Faultlines crack in Quick’s faction
The issue of whether the Lord’s Prayer should be dropped from Parliament has exposed deep ideological faultlines within Ian Quick’s faction.
Party members have taken to social media, expressing positions ranging from extreme christphobia to far right activism.
The Liberal Party values freedom but when the positions fall within the same faction, it exposes the true dysfunction and disunity that is unsustainable.
The Lord’s Prayer debate is not the first issue to bring out a variety of startlingly opposing opinions, as similar internal troubles were exposed during the Same Sex Marriage debate. There have also been discussions about freedom of religion in general, including the possibility of Federal legislation on the subject.
These views have come to such a head that Brad Roswell and James Paterson have decided to run a meeting to discuss them. Members reading between the lines will know where the factional faultlines run here.
In one online discussion, multiple members noted that Michael O’Brien has been a very weak leader, in the context of his silence on the Lord’s Prayer issue. Not coincidentally and characteristically, O’Brien reacted to the internal criticism and quickly made a public statement in support of the Lord’s Prayer, much to the chagrin of a portion of his own faction within the Liberal Party. That faction is Ian Quick’s faction.

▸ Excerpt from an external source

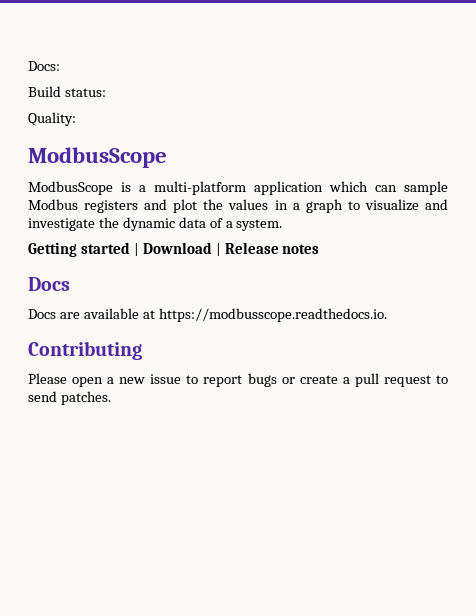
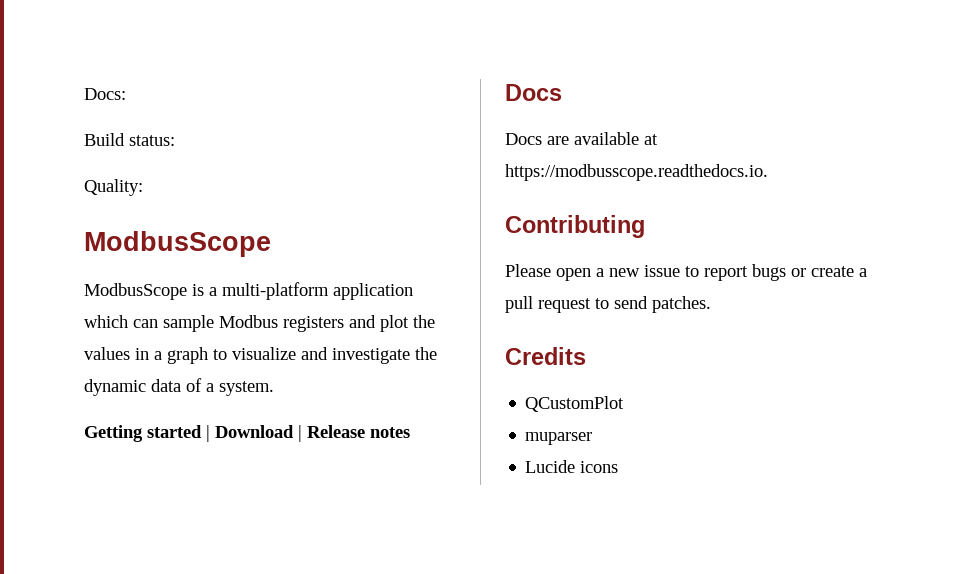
(111, 398) none -> [505,347,586,365] [525,396,625,412] [525,432,593,445] [525,460,619,473] // Credits // QCustomPlot // muparser // Lucide icons

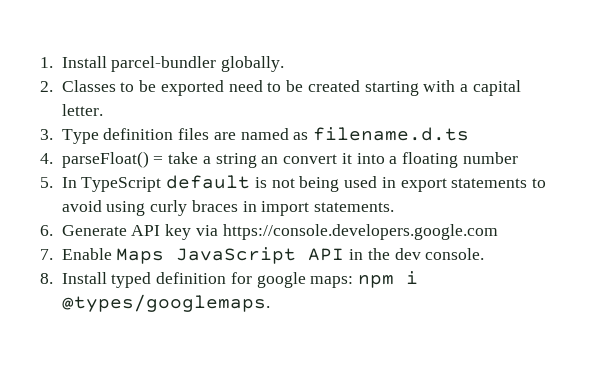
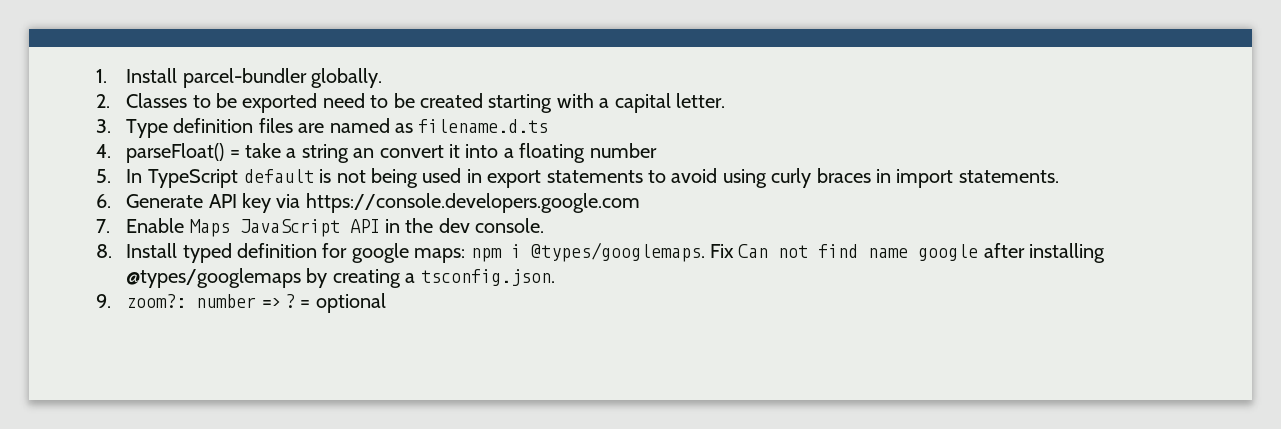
(270, 303) none -> [709,243,1106,263] [126,268,555,288] [96,293,386,313] Fix Can not find name google after installing @types/googlemaps by creating a tsconfig.json. // 9. zoom?: number => ? = optional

Those against the Lord’s Prayer soon reacted, expressing their views that it should go. Consequently one party member wrote in response that some party members are “starting to sound just like Christian hater Fiona Patten”. Factional player Ben Reeson immediately went into action, going to town on the viewpoints being expressed.
“I disagree entirely,” wrote Reeson. “A free, secular society means we are free … I don’t think the state should ever be empowered to decide which faith or expression of it is correct.” That is, since the Lord’s Prayer is overtly of the Christian religion, it should be dropped.
Gladys Liu supporter Maria Ngo argued that separation of church and state is a lie.
Then on another Liberal Party social media group, hard left Ian Quick plant, Mikey Oram stated, “I didn’t realize the Liberal Party didn’t support separation of church and state.”
This led to a sharp response from one of Ian Quick’s factional branch stackers, Bill Rizopoulos, “Are you kidding? There is no separation of Church & State in this country.”
Mikey Oram then retaliated, “So your [sic] happy with – say a Muslim prayer? They have a God. A prayer to Zeus? He is a god. I agree though, the Constitution does need an update – take religious references out when we oust the Monarchist system. Anyway, are you planning to answer the question about justifying parliamentary prayer in an increasingly non Christian country?”
Oram also sarcastically told another person, “yep, that will help the Liberal Party represent more than 50% of people who are not Christian. Let’s force religious bias on them, that will not work.”
Ian Quick supporter and webpage admin Jan Millard then stepped in, “Mikey Oram and by your maths 50% are religious…”
By this stage Millard told her factional fellow travellers Rizopoulos and Oram, “Ease up! Libs should respect each other’s POV not sling derogatory terms around. Frankly as we are based on western-Judea [sic] principles no issue at all in retaining the Lord’s Prayer. (Plus I like history and preserving.) Seriously a long-standing Prayer cannot hurt you …”
Because apparently division within a faction can hurt you.